In the long run, we expect wavelength routing networks in the data communications sector to provide a low-level, transparent, and configurable infrastructure for more specific technologies, mainly ATM and Transmission Control Protocol (TCP)/IP. Such a layered approach is not redundant, as the low-level optical layer and high-level electrical network play different roles. The main goal of the optical layer is to relieve high-layer nodes from the above-mentioned extra processing by providing high-capacity pipes of fixed bit rate that connect physically remote switching nodes. The goal of the electrical layer is to make efficient use of these pipes by statistically multiplexing lower-bandwidth bit streams with complex behavior (such as the ATM variable bit rate class) onto them. These two types of connections also operate on different time scales. While ATM virtual connections, or TCP IP connections, may have short life spans (from seconds down to milliseconds), lightpaths will typically operate on much longer time scales of hours or days, trying to adapt the network to changes in its usage pattern. Therefore, it is sufficient to have low-speed optical switching and configuration management.

Crucial factors in the penetration of optical technology into this sector are its

·         cost

·         technical maturity and

·         future proof-ness.

Regional Communication Providers Requirements

The requirements for regional operators are similar to that of inter-exchange and enterprise markets, since regional providers:

·         Create connectivity to central offices for the aggregated circuit switched telephone traffic

·         Provide high-speed data channels to businesses which run diverse protocol suites

·         Provide high-speed access to the home or SOHOs.

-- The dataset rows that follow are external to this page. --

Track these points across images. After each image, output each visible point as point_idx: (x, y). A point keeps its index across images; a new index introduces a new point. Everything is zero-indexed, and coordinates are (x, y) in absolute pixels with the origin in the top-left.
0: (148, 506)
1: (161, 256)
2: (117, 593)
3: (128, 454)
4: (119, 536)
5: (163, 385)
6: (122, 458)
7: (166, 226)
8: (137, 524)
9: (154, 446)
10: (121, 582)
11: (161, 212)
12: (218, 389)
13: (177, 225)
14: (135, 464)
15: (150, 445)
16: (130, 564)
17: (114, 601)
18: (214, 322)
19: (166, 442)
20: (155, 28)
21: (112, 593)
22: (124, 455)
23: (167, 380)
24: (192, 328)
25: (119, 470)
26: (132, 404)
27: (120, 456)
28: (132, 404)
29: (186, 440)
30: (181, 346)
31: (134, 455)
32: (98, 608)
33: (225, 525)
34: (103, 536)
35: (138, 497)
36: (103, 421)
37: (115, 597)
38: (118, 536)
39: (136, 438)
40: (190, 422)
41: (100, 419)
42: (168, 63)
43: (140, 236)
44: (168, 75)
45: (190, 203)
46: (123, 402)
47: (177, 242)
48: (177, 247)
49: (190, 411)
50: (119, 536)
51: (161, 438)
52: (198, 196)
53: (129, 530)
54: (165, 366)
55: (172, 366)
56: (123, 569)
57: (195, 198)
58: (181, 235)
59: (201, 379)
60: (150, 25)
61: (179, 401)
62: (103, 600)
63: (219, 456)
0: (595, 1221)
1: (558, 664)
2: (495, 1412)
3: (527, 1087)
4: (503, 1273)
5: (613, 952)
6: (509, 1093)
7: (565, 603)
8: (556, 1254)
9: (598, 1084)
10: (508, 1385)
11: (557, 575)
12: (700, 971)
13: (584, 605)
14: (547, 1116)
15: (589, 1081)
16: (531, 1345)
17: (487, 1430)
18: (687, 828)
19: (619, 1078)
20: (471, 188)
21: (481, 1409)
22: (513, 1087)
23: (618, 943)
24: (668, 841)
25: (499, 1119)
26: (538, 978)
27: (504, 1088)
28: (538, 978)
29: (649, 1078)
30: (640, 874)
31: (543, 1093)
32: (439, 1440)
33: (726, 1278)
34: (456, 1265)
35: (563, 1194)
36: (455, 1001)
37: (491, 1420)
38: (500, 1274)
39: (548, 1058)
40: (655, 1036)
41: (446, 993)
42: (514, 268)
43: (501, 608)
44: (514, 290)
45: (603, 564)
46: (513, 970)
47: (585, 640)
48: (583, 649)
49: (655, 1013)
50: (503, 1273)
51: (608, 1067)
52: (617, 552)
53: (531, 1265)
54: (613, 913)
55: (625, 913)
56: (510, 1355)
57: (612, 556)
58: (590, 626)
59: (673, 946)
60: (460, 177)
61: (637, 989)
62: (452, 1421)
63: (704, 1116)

This sector may be divided into three sub sectors:

·         Traditional telephony service (local exchange)

·         High-speed pipes for private business-oriented networks

·         High-speed access networks to support

·         Internet access,

·         High definition television (HDTV),

·         Interactive TV,

·         so on.

Regional networks combine requirements from both the long-haul providers and data processing centers. On one hand, such companies aggregate numerous telephone sources into high-bandwidth SDH rings to connect their central offices. On the other hand, they supply high-speed data channels to businesses, which need to run diverse protocol suites on top of them. In fact, while small enterprises may find the installation of a WDM link for disaster recovery purposes too expensive, economy-of-scale considerations enable regional providers to offer affordable high-bandwidth pipes to many small organizations. As is the case for the enterprise world, prices are an important issue here, because the providers will be very cautious in investing in such a non-core business.

In the short term, this sector is expected to take the same upgrade path as the long-haul carriers, replacing simple fiber links with WDM links. However, since much of the network complexity lies within the realm of regional providers, they are expected to be the first to suffer from inflating network management and maintenance burdens due to the increasing quantities of SDH equipment required to connect all these channels. Thus, in the long run regional providers will replace SDH-based networks with wavelength routing networks.

A different market which falls under this category is that of providing high-speed access to the home or SOHO. For such systems optical access networks (PONs, SuperPONs) provide an economical solution, which can integrate very well with wavelength routing networks.